There are also three legends or myths that possibly explain the origin of Tunasan's name:
 Tunasan was apparently named after Datu Tuna Asomal, who was registered as the landowner of the area according to a document of ownership called Torrens Title. His father Datu Manaplo founded the present-day settlement as Bagbagan in the mid-13th century as they settled here upon docking at Laguna de Bay from Panay and Ancient Tondo (present-day Manila). Bagbagan was said to be later renamed as Tunasan in 1735.
According to old folks, Tunasan was a haven of hardened criminals and pirates (Tagalog: tulisan), hence it was called as such.
According to a legend, when the Americans stocked their tuna sardines in the area, the people hide them. Every time they eat, they send an errand boy to get some and he would ask “where?” (Tagalog: s'an, shortened term of saan). Being so repeatedly at the passage of time, the term Tuna-san was coined which became the name of the place.

History
Tunasan was called "Tunasancillo" during the Spanish colonial period and it was a barrio and also a part of the vast hacienda owned by the Augustinian Recollects in the pueblo or town of San Pedro Tunasan in the province of La Laguna. San Pedro Tunasan was later annexed to the town of Biñan in 1903. Eventually, the barrio became part of Muntinlupa, which was then a municipio of the province of Rizal when the town of San Pedro Tunasan sold it in 1907 during the American period. After the separation, the town of San Pedro Tunasan simply changed its name to San Pedro and the sold barangay of Tunasancillo was called Tunasan.

> Problem requirements: Please carry on the passage about Tunasan's name and history, starting right after its last sentence.

> Data provided:
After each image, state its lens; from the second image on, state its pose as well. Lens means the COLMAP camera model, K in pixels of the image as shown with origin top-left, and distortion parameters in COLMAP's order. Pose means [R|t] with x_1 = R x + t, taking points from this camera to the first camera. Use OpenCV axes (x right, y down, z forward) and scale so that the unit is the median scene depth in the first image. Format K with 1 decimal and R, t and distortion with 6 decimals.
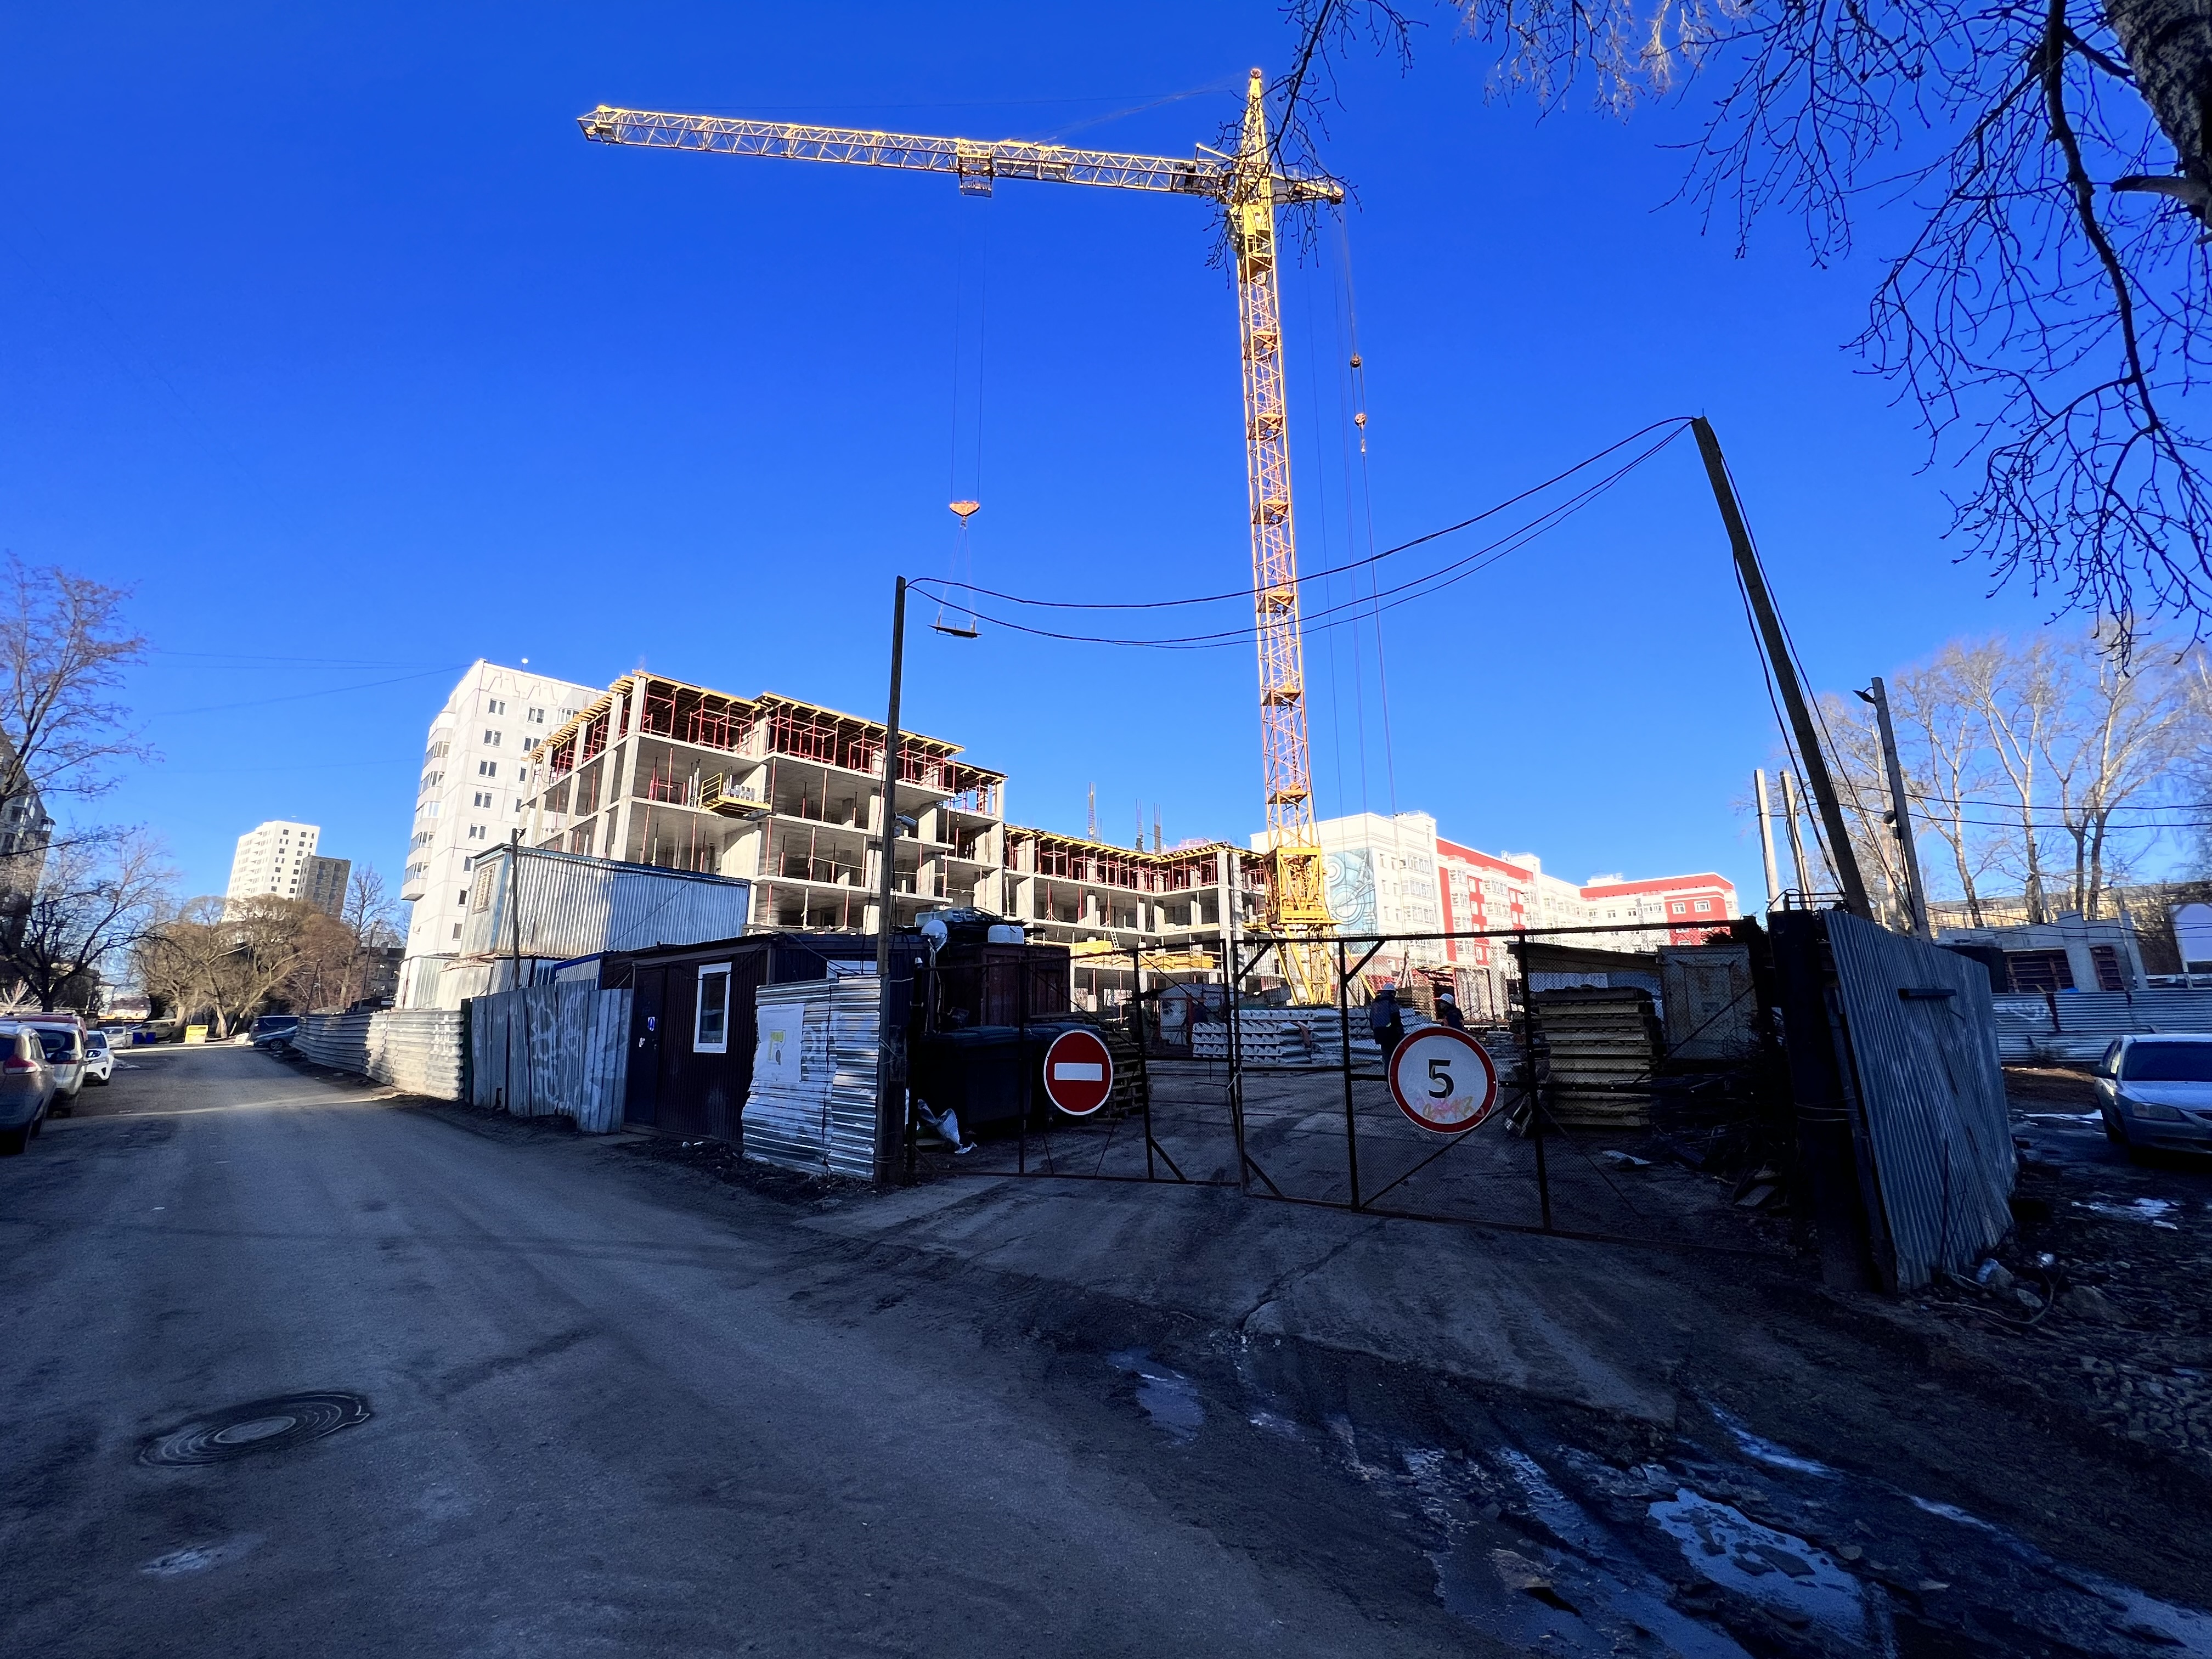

> Task output:
Subdivisions

While barangays are the administrative divisions of the city, and are legally part of the addresses of establishments and homes, residents also include their subdivision. Listed below are subdivisions in this barangay.

 Abbey Place
 Aguila Village
 Brazilia Heights Subdivision
 Camella Homes 3
 Camella Homes Ridgeview I Subdivision
 Camella Homes Ridgeview II Subdivision
 JPA Subdivision
 Lake Shore Subdivision
 Lindenwood Residences
 Lodora Subdivision
 Midland II Subdivision
 Parkhomes Subdivision
 Sto. Niño Village
 Susana Heights Subdivision
 Teosejo Industrial Complex
 Teosejo Subdivision
 Victoria Homes Subdivision
 Villa Carolina I
 Villa Carolina II

Laguerta Compound
SM Development Corporation donated an  property in Laguerta, Barangay Tunasan for residential use . Several government offices and buildings are also in this area.
 Department of Education - Muntinlupa
 Tunasan National High School
 Muntinlupa City Health Office
 Muntinlupa City Police Headquarters
 Museo ng Muntinlupa
 Bulilit Center

Tunasan Baywalk
The Tunasan Baywalk is a reclaimed area behind the Muntinlupa Science High School where the Muntinlupa Sports Complex is located.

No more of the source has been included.